● **Aim of the exercise**:
Return every line of the following records verbatim, with nothing altered.

(Data excerpts)
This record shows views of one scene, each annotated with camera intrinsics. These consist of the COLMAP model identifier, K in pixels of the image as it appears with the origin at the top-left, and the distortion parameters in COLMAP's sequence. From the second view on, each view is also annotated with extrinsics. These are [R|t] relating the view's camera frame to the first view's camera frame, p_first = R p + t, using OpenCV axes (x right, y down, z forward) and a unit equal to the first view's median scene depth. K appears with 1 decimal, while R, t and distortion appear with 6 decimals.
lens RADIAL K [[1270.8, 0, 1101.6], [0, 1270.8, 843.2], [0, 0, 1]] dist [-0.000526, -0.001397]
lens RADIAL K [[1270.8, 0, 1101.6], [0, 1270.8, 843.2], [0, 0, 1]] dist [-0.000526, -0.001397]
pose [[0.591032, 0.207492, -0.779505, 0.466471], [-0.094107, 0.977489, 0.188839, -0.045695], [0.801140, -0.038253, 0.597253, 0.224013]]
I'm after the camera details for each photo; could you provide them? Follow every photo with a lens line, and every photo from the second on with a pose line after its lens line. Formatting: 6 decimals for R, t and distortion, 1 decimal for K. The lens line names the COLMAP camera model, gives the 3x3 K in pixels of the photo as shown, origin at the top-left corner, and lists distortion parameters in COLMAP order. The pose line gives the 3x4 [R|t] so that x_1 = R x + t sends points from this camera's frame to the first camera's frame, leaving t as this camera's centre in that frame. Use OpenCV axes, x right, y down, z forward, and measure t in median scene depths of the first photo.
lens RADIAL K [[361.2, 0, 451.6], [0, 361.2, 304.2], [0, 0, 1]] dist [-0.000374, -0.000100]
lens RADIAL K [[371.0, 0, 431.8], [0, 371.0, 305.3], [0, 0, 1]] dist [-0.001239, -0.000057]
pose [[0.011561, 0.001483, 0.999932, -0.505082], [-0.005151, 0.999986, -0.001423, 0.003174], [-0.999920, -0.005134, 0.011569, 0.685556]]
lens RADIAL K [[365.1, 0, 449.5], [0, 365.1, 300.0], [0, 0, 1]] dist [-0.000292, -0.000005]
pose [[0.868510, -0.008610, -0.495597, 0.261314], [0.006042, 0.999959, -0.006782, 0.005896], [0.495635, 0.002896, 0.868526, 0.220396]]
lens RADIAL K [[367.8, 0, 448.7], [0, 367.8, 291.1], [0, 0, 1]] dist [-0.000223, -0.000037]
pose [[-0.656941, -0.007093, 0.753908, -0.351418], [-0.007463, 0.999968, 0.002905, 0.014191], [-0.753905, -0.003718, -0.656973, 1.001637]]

● **Task result**:
This record shows views of one scene, each annotated with camera intrinsics. These consist of the COLMAP model identifier, K in pixels of the image as it appears with the origin at the top-left, and the distortion parameters in COLMAP's sequence. From the second view on, each view is also annotated with extrinsics. These are [R|t] relating the view's camera frame to the first view's camera frame, p_first = R p + t, using OpenCV axes (x right, y down, z forward) and a unit equal to the first view's median scene depth. K appears with 1 decimal, while R, t and distortion appear with 6 decimals.
lens RADIAL K [[1270.8, 0, 1101.6], [0, 1270.8, 843.2], [0, 0, 1]] dist [-0.000526, -0.001397]
lens RADIAL K [[1270.8, 0, 1101.6], [0, 1270.8, 843.2], [0, 0, 1]] dist [-0.000526, -0.001397]
pose [[0.591032, 0.207492, -0.779505, 0.466471], [-0.094107, 0.977489, 0.188839, -0.045695], [0.801140, -0.038253, 0.597253, 0.224013]]
I'm after the camera details for each photo; could you provide them? Follow every photo with a lens line, and every photo from the second on with a pose line after its lens line. Formatting: 6 decimals for R, t and distortion, 1 decimal for K. The lens line names the COLMAP camera model, gives the 3x3 K in pixels of the photo as shown, origin at the top-left corner, and lists distortion parameters in COLMAP order. The pose line gives the 3x4 [R|t] so that x_1 = R x + t sends points from this camera's frame to the first camera's frame, leaving t as this camera's centre in that frame. Use OpenCV axes, x right, y down, z forward, and measure t in median scene depths of the first photo.
lens RADIAL K [[361.2, 0, 451.6], [0, 361.2, 304.2], [0, 0, 1]] dist [-0.000374, -0.000100]
lens RADIAL K [[371.0, 0, 431.8], [0, 371.0, 305.3], [0, 0, 1]] dist [-0.001239, -0.000057]
pose [[0.011561, 0.001483, 0.999932, -0.505082], [-0.005151, 0.999986, -0.001423, 0.003174], [-0.999920, -0.005134, 0.011569, 0.685556]]
lens RADIAL K [[365.1, 0, 449.5], [0, 365.1, 300.0], [0, 0, 1]] dist [-0.000292, -0.000005]
pose [[0.868510, -0.008610, -0.495597, 0.261314], [0.006042, 0.999959, -0.006782, 0.005896], [0.495635, 0.002896, 0.868526, 0.220396]]
lens RADIAL K [[367.8, 0, 448.7], [0, 367.8, 291.1], [0, 0, 1]] dist [-0.000223, -0.000037]
pose [[-0.656941, -0.007093, 0.753908, -0.351418], [-0.007463, 0.999968, 0.002905, 0.014191], [-0.753905, -0.003718, -0.656973, 1.001637]]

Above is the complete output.